- DOCUMENT PASSAGE
....................
# GFCI will not reset



## imadns (Dec 19, 2011)

I have a problem that is intriguing me, and would appreciate any help with this problem. Thanks in advance

I have a GFCI that is in a sunroom. It tripped. Tried resetting it, but it will not reset.

I diconnected all the downstream receptacles by disconnecting the load wire, and still will not reset. I bought a new GFCI receptacle, and connected the line side to the wire, with nothing attached to the load end, and it too will not reset.

I connected the new GFCI to another wire, and it did reset OK, even the old one did. I left the GFCI reset, and wired it to the wire in the sunroom, and it worked. I then attached the load side, and all the downstream receptacles worked OK. It did not trip, even after attaching all the appliances to it.

I then Pushed the test button, and was unable to reset it again, and all receptacles went dead. I got a third GFCI, same result. I kept the GFCI tripped as I need to figure out what is wrong, before leaving it on. 

Could this be a problem upstream. What can be done to trooblshoot the problem. Help please.

Thanks


----------



## JoeD (Dec 20, 2011)

Check the breaker. Some GFCIs won't reset if there is no power. Turn off then back on. Some breakers will look on when they are tripped.
If breaker is good then look another GFCI or a loose connection upstream.


----------



## nealtw (Dec 20, 2011)

You are looking for white touching ground in that box or the main breaker box or some box in between. If not then you may have a damaged wire.


----------



## imadns (Dec 23, 2011)

Thanks for your help.
I traced the wire to a junction box, the white wire was loose. I disconnected the wire, ran a new wire to the panel and connected both ends in a new junction box. The GFCI now works perfectly.
Again thanks for all your help.


----------
....................
- WRITTEN TASK 1
Translate this sentence from the GFCI thread into Spanish: "Some breakers will look on when they are tripped."
- WRITTEN TASK 2
Output every line of the point-position records word for word, omitting the picture markers.

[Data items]
....................
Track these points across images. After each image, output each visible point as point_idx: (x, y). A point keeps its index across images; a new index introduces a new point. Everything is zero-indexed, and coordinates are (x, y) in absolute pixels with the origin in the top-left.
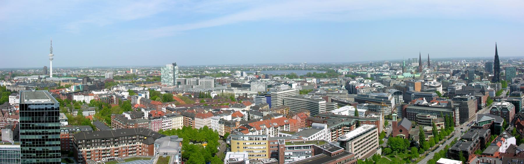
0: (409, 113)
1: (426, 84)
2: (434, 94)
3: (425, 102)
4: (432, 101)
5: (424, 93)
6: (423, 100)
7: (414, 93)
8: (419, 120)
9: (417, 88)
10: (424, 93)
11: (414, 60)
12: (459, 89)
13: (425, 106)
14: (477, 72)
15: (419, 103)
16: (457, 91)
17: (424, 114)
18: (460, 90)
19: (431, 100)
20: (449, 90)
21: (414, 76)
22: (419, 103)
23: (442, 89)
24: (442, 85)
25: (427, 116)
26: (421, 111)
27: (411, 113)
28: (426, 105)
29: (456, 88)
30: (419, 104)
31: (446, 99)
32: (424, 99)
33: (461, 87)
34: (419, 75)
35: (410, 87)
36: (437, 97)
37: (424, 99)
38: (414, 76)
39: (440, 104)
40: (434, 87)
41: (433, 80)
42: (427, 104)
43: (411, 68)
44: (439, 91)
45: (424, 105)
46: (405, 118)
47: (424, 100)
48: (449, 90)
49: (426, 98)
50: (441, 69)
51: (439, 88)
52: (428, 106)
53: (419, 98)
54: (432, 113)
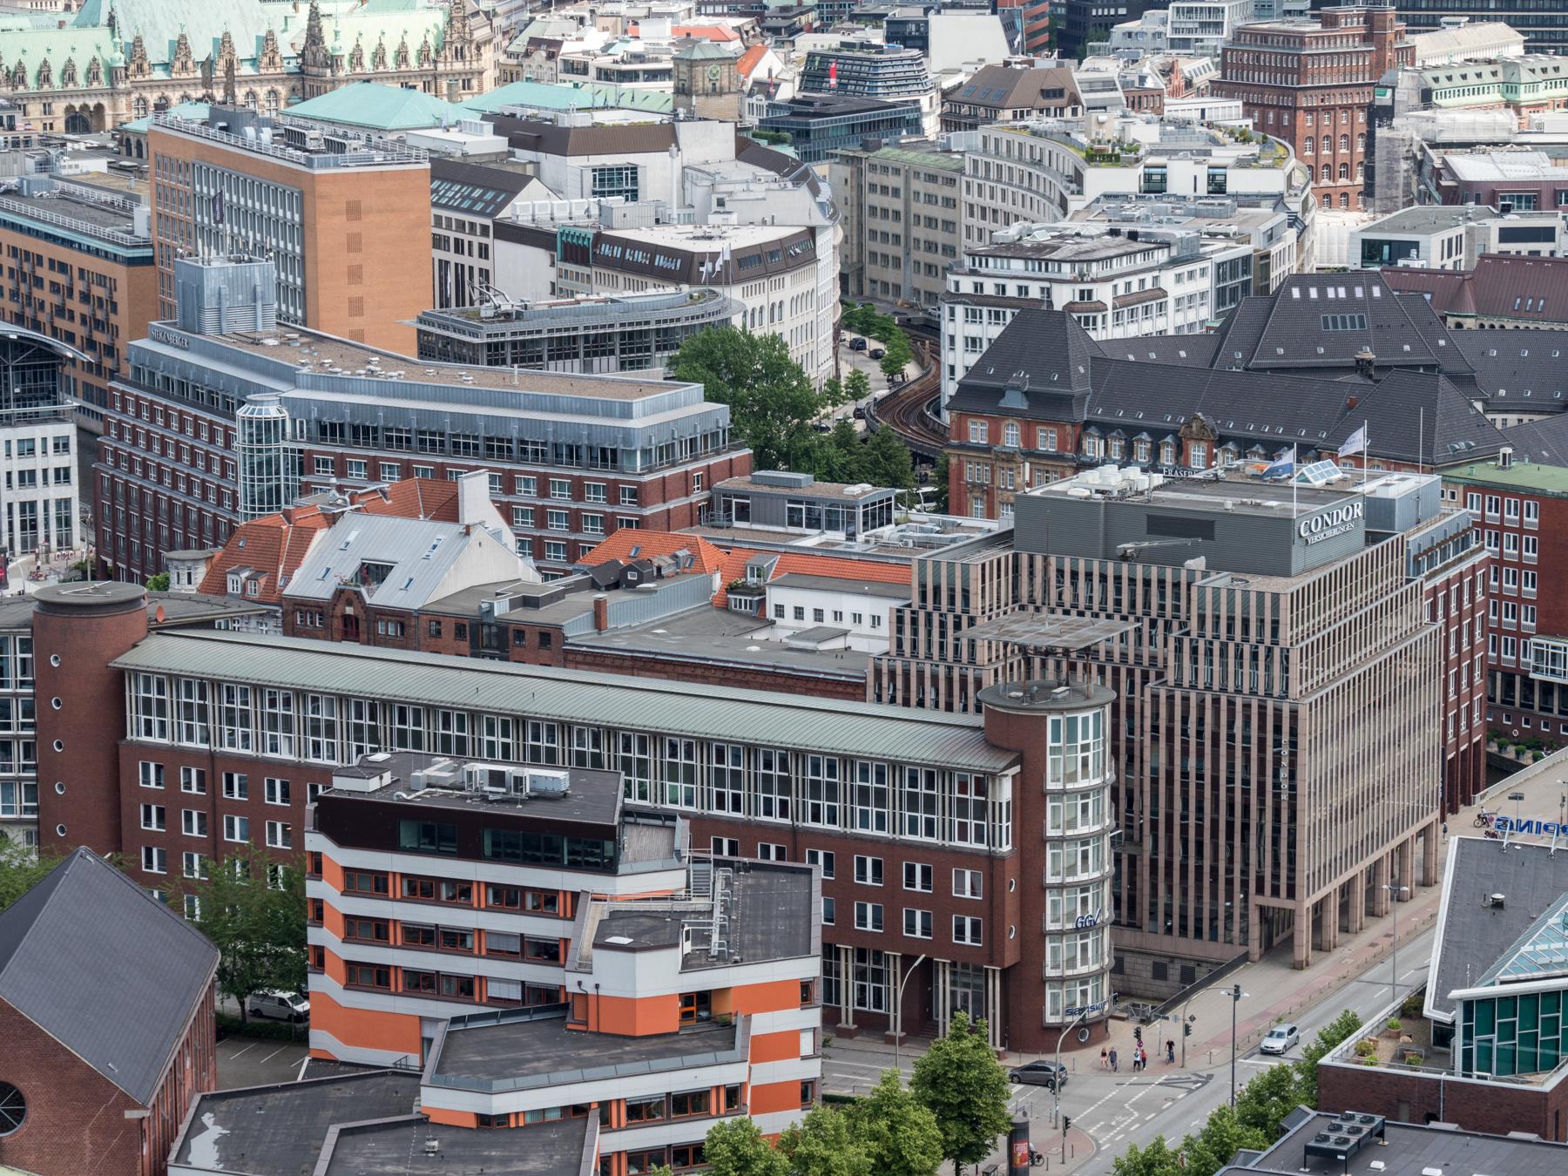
....................
- FINAL ANSWER 1
Algunos interruptores automáticos parecerán encendidos cuando estén disparados.

- FINAL ANSWER 2
Track these points across images. After each image, output each visible point as point_idx: (x, y). A point keeps its index across images; a new index introduces a new point. Everything is zero-indexed, and coordinates are (x, y) in absolute pixels with the origin in the top-left.
0: (409, 113)
1: (426, 84)
2: (434, 94)
3: (425, 102)
4: (432, 101)
5: (424, 93)
6: (423, 100)
7: (414, 93)
8: (419, 120)
9: (417, 88)
10: (424, 93)
11: (414, 60)
12: (459, 89)
13: (425, 106)
14: (477, 72)
15: (419, 103)
16: (457, 91)
17: (424, 114)
18: (460, 90)
19: (431, 100)
20: (449, 90)
21: (414, 76)
22: (419, 103)
23: (442, 89)
24: (442, 85)
25: (427, 116)
26: (421, 111)
27: (411, 113)
28: (426, 105)
29: (456, 88)
30: (419, 104)
31: (446, 99)
32: (424, 99)
33: (461, 87)
34: (419, 75)
35: (410, 87)
36: (437, 97)
37: (424, 99)
38: (414, 76)
39: (440, 104)
40: (434, 87)
41: (433, 80)
42: (427, 104)
43: (411, 68)
44: (439, 91)
45: (424, 105)
46: (405, 118)
47: (424, 100)
48: (449, 90)
49: (426, 98)
50: (441, 69)
51: (439, 88)
52: (428, 106)
53: (419, 98)
54: (432, 113)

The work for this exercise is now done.